| WHAT IS EXPECTED |
Please repeat the whole listing exactly, but leave out any picture it holds.

| DATASET SECTION |
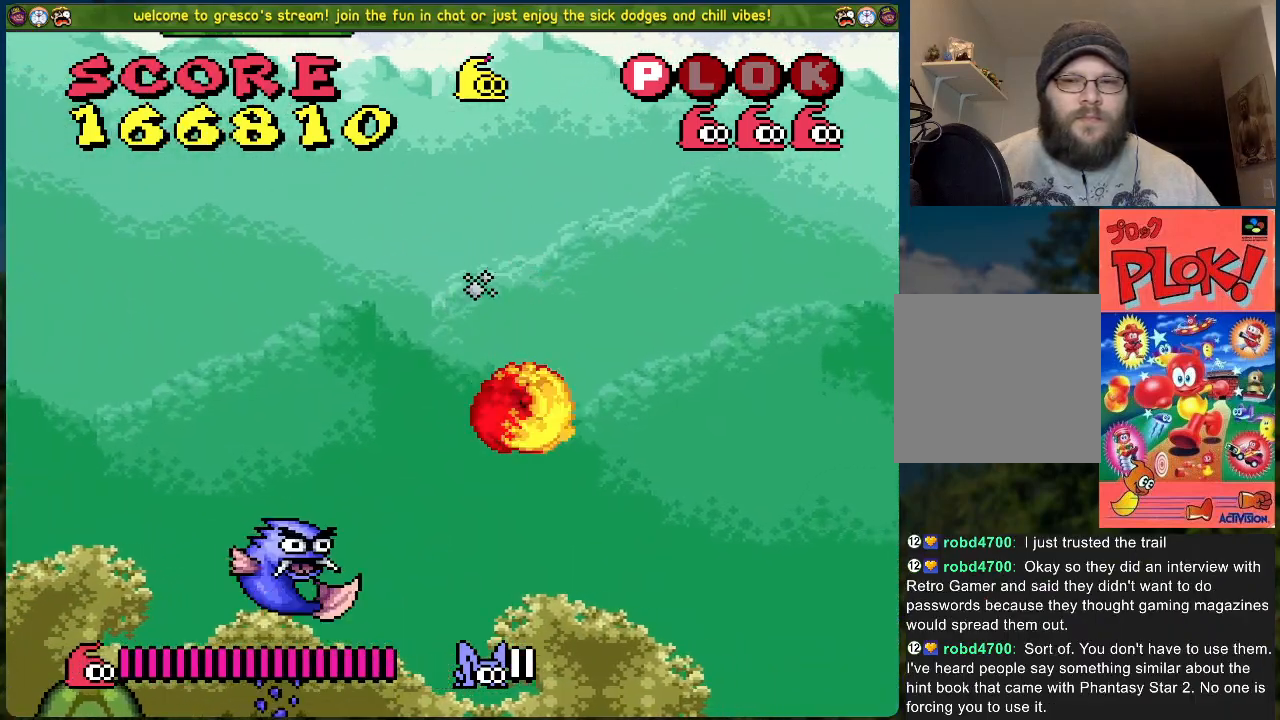
{"buttons": [], "left_stick": "center", "events": []}
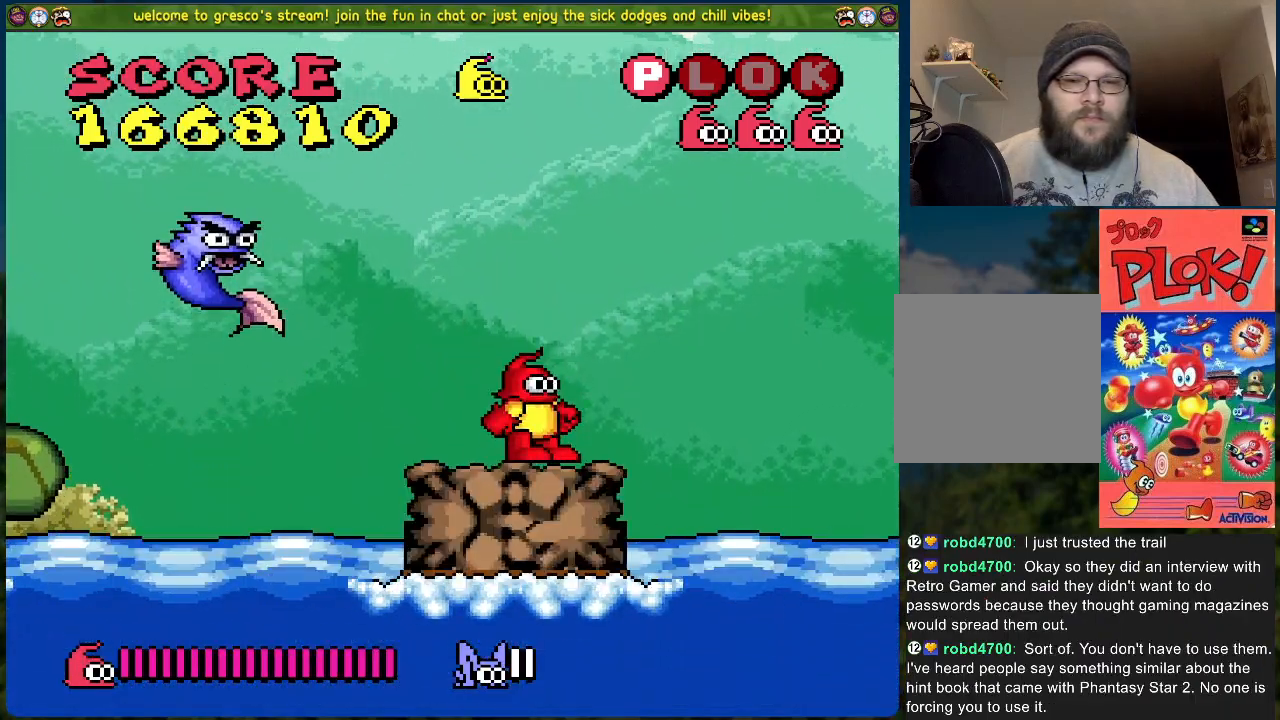
{"buttons": ["B", "DPAD_RIGHT"], "left_stick": "center", "events": [[83, "DPAD_RIGHT", "down"], [234, "B", "down"]]}
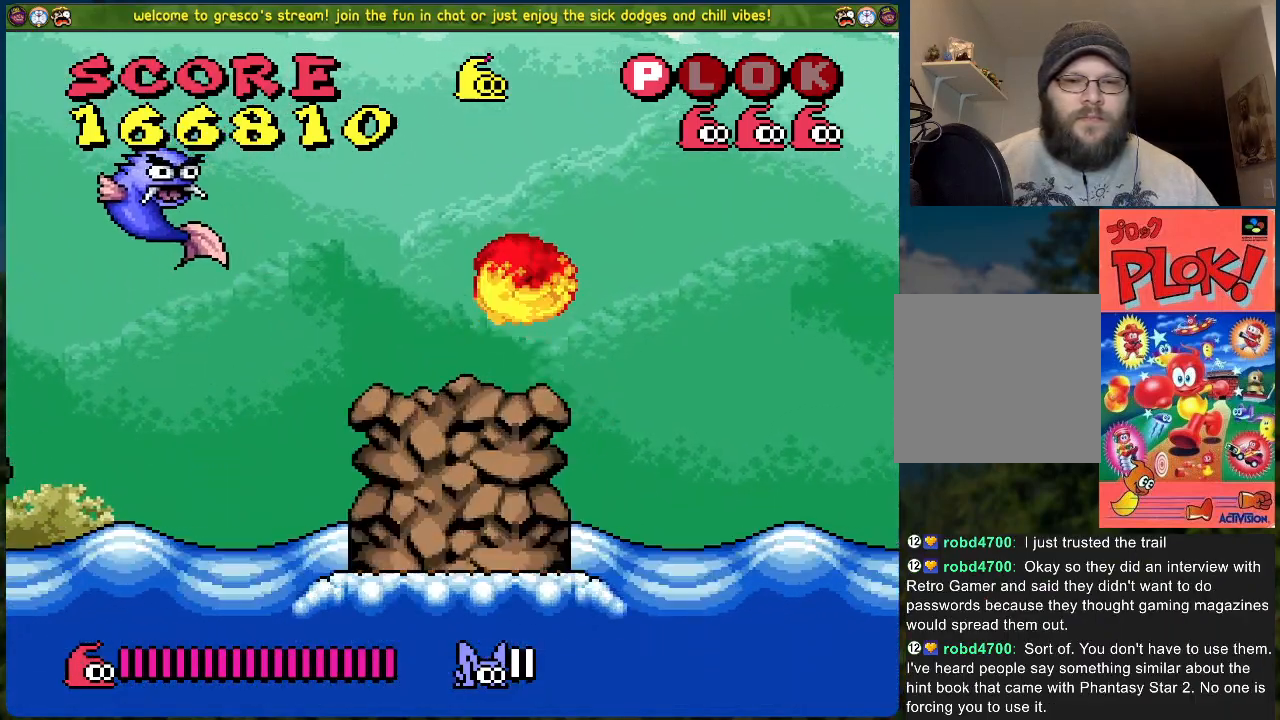
{"buttons": ["B", "DPAD_RIGHT"], "left_stick": "center", "events": []}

| SOLUTION |
{"buttons": [], "left_stick": "center", "events": []}
{"buttons": ["B", "DPAD_RIGHT"], "left_stick": "center", "events": [[83, "DPAD_RIGHT", "down"], [234, "B", "down"]]}
{"buttons": ["B", "DPAD_RIGHT"], "left_stick": "center", "events": []}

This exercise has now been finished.